What to work on
Please return only the lines from the one containing "scientific name: Eurema elathea" down to the one containing "family: Armadillidiidae", renaming "common name" to "vernacular name" wherever it occurs and leaving everything else unchanged.

Data provided
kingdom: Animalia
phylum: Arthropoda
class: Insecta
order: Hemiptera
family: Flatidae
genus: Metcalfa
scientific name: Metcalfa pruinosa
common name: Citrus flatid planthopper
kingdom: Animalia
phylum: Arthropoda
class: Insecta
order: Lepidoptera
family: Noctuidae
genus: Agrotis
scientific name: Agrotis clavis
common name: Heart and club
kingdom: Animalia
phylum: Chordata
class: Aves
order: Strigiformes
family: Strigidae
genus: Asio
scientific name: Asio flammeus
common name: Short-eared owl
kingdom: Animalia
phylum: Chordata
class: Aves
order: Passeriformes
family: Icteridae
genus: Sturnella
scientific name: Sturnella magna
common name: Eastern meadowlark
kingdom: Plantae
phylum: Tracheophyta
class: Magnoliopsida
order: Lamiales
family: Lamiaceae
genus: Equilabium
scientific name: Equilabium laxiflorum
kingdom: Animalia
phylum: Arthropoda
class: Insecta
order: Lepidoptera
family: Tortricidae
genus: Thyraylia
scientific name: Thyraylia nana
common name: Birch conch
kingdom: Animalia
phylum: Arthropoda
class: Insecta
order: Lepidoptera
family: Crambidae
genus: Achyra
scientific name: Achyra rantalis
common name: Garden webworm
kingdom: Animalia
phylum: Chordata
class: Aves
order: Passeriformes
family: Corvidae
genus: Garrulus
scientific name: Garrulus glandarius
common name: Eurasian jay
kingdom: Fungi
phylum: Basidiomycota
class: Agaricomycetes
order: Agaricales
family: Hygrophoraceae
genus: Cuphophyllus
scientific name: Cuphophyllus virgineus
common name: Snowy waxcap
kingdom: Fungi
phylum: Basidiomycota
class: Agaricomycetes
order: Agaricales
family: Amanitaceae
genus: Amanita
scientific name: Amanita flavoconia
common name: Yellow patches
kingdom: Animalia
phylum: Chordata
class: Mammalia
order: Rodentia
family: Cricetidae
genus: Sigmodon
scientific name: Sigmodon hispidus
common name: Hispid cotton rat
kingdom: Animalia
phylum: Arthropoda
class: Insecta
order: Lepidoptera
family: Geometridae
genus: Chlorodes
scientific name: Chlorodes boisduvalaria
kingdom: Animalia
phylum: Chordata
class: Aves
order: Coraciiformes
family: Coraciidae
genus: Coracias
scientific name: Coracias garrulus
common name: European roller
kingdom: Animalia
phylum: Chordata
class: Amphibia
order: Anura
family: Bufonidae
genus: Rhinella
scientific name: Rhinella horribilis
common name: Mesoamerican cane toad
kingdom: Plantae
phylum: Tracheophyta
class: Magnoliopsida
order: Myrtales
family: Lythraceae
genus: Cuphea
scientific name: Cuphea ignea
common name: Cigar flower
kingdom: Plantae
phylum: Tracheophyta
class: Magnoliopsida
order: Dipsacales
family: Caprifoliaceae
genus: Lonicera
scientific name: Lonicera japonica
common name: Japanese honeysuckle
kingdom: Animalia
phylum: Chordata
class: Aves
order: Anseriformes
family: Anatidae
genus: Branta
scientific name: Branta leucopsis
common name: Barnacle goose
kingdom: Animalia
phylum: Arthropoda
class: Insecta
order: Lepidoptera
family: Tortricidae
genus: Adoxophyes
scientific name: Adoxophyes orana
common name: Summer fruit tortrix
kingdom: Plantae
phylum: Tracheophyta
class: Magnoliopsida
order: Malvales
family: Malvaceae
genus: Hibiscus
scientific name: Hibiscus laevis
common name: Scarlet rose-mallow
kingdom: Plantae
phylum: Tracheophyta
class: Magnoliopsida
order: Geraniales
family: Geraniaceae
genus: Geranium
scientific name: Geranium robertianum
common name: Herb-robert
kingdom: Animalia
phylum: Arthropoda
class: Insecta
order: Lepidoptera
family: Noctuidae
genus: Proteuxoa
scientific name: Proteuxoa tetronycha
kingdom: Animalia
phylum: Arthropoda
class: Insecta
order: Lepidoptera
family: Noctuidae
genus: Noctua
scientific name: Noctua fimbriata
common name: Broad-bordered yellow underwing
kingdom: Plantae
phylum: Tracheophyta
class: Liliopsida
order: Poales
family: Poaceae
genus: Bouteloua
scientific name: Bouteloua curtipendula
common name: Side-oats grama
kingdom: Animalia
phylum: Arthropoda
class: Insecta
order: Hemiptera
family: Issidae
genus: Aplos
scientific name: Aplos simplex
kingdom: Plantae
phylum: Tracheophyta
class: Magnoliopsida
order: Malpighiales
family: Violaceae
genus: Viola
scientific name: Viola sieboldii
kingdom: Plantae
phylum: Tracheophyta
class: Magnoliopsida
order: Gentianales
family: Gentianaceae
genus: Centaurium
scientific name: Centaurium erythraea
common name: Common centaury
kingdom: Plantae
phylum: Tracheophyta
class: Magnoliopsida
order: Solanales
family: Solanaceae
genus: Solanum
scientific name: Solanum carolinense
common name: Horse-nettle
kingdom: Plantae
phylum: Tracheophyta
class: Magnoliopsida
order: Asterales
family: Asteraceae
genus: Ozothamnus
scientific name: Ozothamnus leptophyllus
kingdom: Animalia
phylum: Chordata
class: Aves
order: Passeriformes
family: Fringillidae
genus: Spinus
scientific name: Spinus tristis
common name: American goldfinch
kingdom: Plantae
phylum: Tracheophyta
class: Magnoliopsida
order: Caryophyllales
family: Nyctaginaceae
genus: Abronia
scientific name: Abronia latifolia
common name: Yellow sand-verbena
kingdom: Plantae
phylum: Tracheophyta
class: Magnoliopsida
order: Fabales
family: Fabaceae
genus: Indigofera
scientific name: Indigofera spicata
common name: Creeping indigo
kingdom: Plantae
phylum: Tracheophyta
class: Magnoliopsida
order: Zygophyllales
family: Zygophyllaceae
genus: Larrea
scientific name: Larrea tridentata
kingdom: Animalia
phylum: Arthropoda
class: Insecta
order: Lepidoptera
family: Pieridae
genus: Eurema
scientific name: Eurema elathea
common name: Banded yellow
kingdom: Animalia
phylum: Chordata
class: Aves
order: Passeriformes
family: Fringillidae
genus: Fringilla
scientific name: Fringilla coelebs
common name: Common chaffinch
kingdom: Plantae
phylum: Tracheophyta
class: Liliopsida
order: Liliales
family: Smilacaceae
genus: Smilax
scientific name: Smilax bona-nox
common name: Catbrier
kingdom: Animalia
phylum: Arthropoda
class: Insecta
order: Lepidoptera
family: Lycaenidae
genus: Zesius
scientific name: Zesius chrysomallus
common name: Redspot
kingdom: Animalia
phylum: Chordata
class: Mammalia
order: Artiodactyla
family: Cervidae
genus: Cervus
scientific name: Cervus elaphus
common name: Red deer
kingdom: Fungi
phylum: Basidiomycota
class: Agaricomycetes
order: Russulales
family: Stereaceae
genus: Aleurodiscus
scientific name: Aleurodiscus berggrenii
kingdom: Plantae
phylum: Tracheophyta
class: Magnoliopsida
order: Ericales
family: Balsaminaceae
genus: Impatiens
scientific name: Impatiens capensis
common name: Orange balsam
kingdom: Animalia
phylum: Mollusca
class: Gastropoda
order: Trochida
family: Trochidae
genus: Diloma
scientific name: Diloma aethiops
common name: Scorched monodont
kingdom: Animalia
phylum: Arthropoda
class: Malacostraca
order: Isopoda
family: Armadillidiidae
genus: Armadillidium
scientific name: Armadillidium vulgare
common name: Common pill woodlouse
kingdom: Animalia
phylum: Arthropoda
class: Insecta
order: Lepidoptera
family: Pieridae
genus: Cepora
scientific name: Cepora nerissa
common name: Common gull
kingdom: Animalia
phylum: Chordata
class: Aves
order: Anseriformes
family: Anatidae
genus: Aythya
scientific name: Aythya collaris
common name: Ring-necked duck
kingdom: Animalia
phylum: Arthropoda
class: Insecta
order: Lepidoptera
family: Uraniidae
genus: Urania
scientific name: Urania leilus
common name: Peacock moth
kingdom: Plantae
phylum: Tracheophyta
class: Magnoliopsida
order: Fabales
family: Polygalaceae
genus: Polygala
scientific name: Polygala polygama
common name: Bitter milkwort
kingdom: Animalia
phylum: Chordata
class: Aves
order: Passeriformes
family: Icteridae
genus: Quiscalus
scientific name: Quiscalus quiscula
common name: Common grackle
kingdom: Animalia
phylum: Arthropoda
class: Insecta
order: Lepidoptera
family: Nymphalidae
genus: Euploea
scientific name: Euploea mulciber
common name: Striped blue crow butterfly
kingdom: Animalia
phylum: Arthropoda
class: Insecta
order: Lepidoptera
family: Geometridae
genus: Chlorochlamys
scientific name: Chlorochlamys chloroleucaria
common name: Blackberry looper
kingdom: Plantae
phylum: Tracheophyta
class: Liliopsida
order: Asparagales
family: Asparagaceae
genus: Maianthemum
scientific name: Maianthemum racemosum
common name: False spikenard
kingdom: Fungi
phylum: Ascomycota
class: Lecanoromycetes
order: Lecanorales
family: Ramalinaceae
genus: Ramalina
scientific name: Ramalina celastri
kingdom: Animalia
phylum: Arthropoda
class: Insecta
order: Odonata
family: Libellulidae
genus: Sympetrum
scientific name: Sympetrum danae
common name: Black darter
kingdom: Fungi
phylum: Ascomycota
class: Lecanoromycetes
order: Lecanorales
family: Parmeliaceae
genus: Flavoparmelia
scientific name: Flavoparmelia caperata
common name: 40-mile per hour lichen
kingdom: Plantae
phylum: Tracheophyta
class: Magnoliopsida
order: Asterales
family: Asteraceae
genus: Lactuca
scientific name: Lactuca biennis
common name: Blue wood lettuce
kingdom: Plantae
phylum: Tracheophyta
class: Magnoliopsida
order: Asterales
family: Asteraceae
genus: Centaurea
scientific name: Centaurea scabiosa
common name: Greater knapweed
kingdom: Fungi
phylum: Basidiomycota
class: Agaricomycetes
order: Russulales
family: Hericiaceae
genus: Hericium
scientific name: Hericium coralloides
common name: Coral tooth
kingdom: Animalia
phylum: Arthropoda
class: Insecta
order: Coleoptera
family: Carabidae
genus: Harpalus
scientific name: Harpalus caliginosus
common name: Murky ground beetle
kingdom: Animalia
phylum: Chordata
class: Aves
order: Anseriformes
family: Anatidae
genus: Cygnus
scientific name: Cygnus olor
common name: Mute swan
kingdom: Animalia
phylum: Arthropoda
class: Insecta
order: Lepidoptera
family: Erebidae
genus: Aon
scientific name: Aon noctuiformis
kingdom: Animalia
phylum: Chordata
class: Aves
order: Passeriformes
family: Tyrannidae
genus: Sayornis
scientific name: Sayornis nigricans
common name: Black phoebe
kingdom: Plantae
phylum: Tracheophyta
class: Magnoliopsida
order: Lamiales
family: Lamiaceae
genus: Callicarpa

Reply
scientific name: Eurema elathea
vernacular name: Banded yellow
kingdom: Animalia
phylum: Chordata
class: Aves
order: Passeriformes
family: Fringillidae
genus: Fringilla
scientific name: Fringilla coelebs
vernacular name: Common chaffinch
kingdom: Plantae
phylum: Tracheophyta
class: Liliopsida
order: Liliales
family: Smilacaceae
genus: Smilax
scientific name: Smilax bona-nox
vernacular name: Catbrier
kingdom: Animalia
phylum: Arthropoda
class: Insecta
order: Lepidoptera
family: Lycaenidae
genus: Zesius
scientific name: Zesius chrysomallus
vernacular name: Redspot
kingdom: Animalia
phylum: Chordata
class: Mammalia
order: Artiodactyla
family: Cervidae
genus: Cervus
scientific name: Cervus elaphus
vernacular name: Red deer
kingdom: Fungi
phylum: Basidiomycota
class: Agaricomycetes
order: Russulales
family: Stereaceae
genus: Aleurodiscus
scientific name: Aleurodiscus berggrenii
kingdom: Plantae
phylum: Tracheophyta
class: Magnoliopsida
order: Ericales
family: Balsaminaceae
genus: Impatiens
scientific name: Impatiens capensis
vernacular name: Orange balsam
kingdom: Animalia
phylum: Mollusca
class: Gastropoda
order: Trochida
family: Trochidae
genus: Diloma
scientific name: Diloma aethiops
vernacular name: Scorched monodont
kingdom: Animalia
phylum: Arthropoda
class: Malacostraca
order: Isopoda
family: Armadillidiidae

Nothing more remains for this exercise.